§ **WHAT IS NEEDED**
Please copy the data below exactly; none of the pictures in it belong in the copy.

[Multi-view geometry data]
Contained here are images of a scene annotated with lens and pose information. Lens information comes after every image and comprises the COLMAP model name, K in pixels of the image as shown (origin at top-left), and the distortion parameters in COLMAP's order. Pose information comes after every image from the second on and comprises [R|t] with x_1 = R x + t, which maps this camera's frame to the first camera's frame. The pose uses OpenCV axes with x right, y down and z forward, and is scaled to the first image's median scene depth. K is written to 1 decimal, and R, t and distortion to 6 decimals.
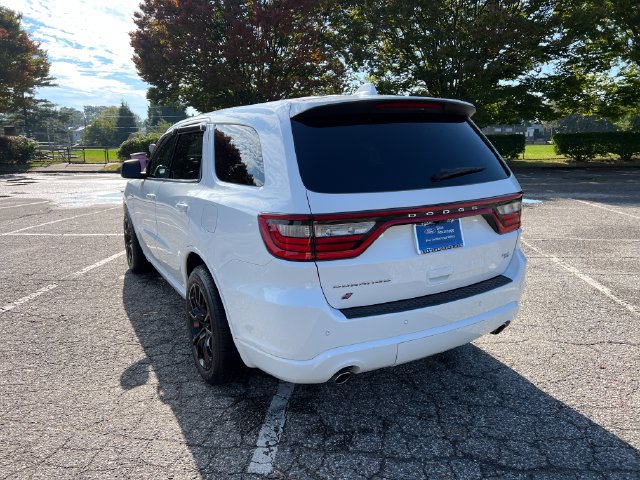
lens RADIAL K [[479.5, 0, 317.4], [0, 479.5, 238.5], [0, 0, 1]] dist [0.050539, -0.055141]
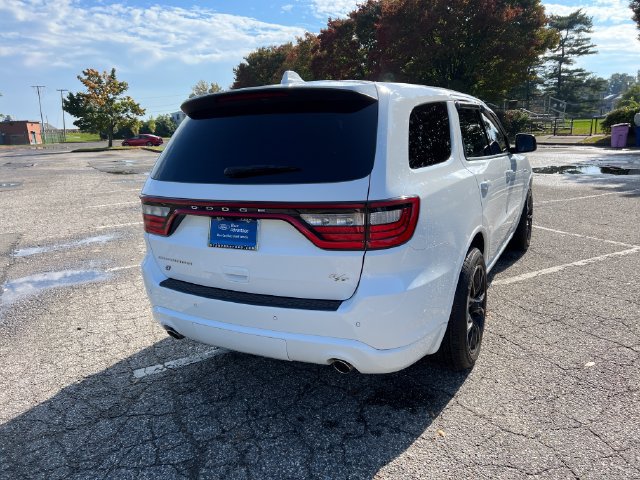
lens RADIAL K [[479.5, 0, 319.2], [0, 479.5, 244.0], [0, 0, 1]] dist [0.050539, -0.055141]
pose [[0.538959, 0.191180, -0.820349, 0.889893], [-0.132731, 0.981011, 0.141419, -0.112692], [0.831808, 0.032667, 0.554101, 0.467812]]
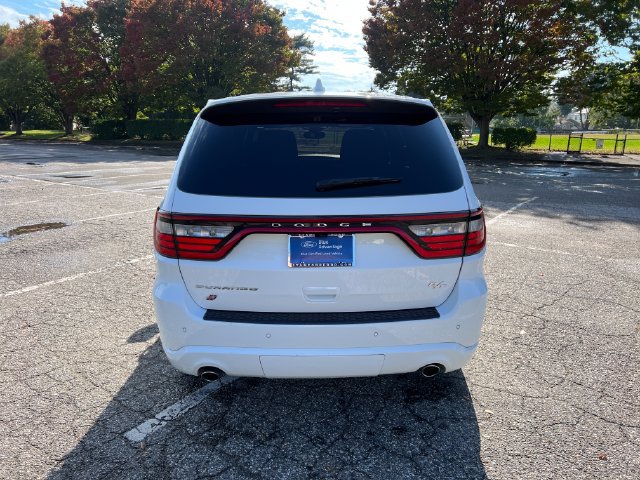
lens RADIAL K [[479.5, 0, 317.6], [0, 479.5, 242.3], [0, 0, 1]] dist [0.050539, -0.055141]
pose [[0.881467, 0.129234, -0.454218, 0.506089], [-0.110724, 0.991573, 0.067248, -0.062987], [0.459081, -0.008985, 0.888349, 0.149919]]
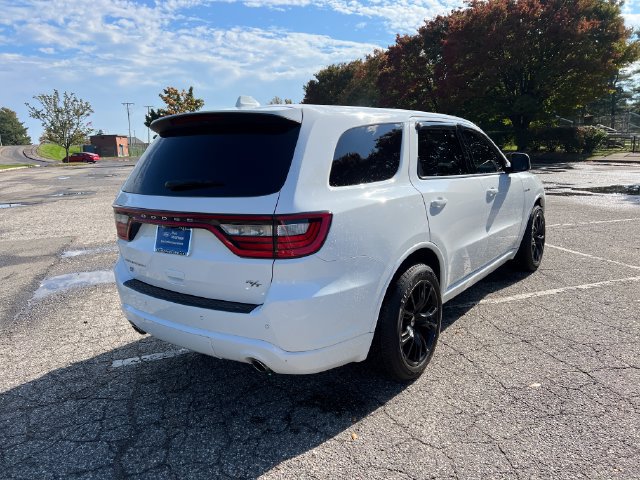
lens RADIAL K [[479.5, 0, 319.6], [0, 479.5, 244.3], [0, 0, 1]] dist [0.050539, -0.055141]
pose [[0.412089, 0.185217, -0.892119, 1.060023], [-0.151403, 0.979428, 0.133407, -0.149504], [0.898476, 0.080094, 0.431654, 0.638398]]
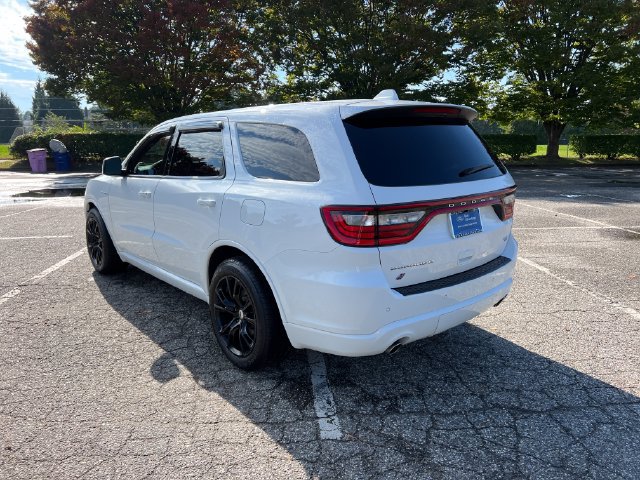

§ **RESULT**
Contained here are images of a scene annotated with lens and pose information. Lens information comes after every image and comprises the COLMAP model name, K in pixels of the image as shown (origin at top-left), and the distortion parameters in COLMAP's order. Pose information comes after every image from the second on and comprises [R|t] with x_1 = R x + t, which maps this camera's frame to the first camera's frame. The pose uses OpenCV axes with x right, y down and z forward, and is scaled to the first image's median scene depth. K is written to 1 decimal, and R, t and distortion to 6 decimals.
lens RADIAL K [[479.5, 0, 317.4], [0, 479.5, 238.5], [0, 0, 1]] dist [0.050539, -0.055141]
lens RADIAL K [[479.5, 0, 319.2], [0, 479.5, 244.0], [0, 0, 1]] dist [0.050539, -0.055141]
pose [[0.538959, 0.191180, -0.820349, 0.889893], [-0.132731, 0.981011, 0.141419, -0.112692], [0.831808, 0.032667, 0.554101, 0.467812]]
lens RADIAL K [[479.5, 0, 317.6], [0, 479.5, 242.3], [0, 0, 1]] dist [0.050539, -0.055141]
pose [[0.881467, 0.129234, -0.454218, 0.506089], [-0.110724, 0.991573, 0.067248, -0.062987], [0.459081, -0.008985, 0.888349, 0.149919]]
lens RADIAL K [[479.5, 0, 319.6], [0, 479.5, 244.3], [0, 0, 1]] dist [0.050539, -0.055141]
pose [[0.412089, 0.185217, -0.892119, 1.060023], [-0.151403, 0.979428, 0.133407, -0.149504], [0.898476, 0.080094, 0.431654, 0.638398]]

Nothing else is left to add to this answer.